§ THE REQUEST:
Answer these questions using the comment thread on the 95 percent standard below.
1. What chance of the results being random does the first comment say 95% means?
2. How many sigma do the replies equate with 95 percent?
3. At what time on May 25, 2018 was the reply to ferdberple posted?

§ GIVEN PASSAGE:
........

95% means there is a 1 in 20 chance the results are random, so unless you can get the result time after time after time (which you cannot with a time series from the Earth), then 95% is pretty much neh, and anything less than this is almost certainly random..

Reply to  Steven Mosher
May 25, 2018 6:04 am

There is no law of science or math or logic that dictates 95 percent.
=======
It is 2 sigma. The standard of proof for climate science and the other social sciences. Real science insists on 5 or 6 sigma.

Phil.
Reply to  ferdberple
May 25, 2018 7:32 am

ferdberple May 25, 2018 at 6:04 am
There is no law of science or math or logic that dictates 95 percent.
=======
It is 2 sigma. The standard of proof for climate science and the other social sciences. Real science insists on 5 or 6 sigma.

........

§ EXTRACTED DATA:
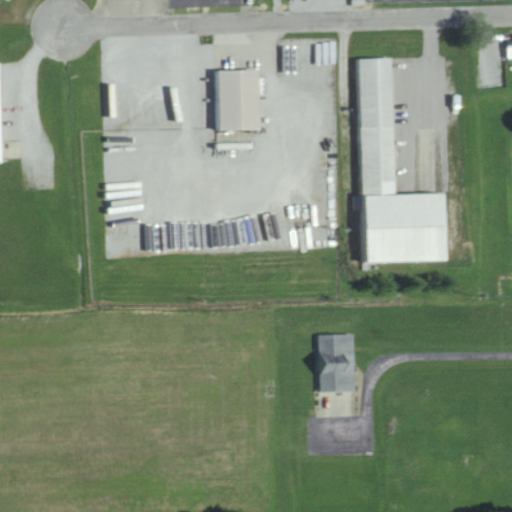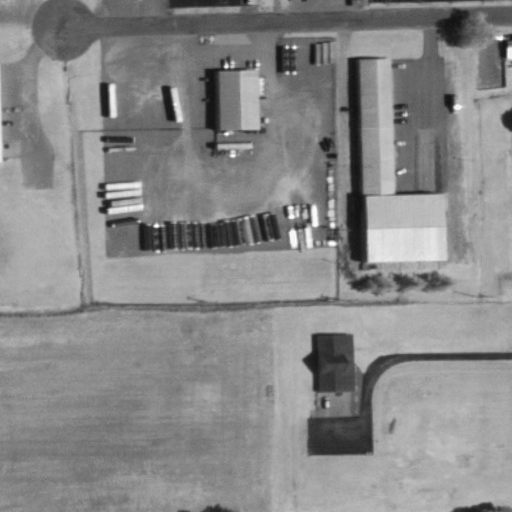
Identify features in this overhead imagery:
road: (289, 24)
building: (242, 98)
building: (1, 117)
building: (395, 182)
road: (394, 265)
building: (340, 361)
road: (387, 361)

........

§ CORRECT OUTPUT:
1. A 1 in 20 chance.
2. 2 sigma.
3. 7:32 am.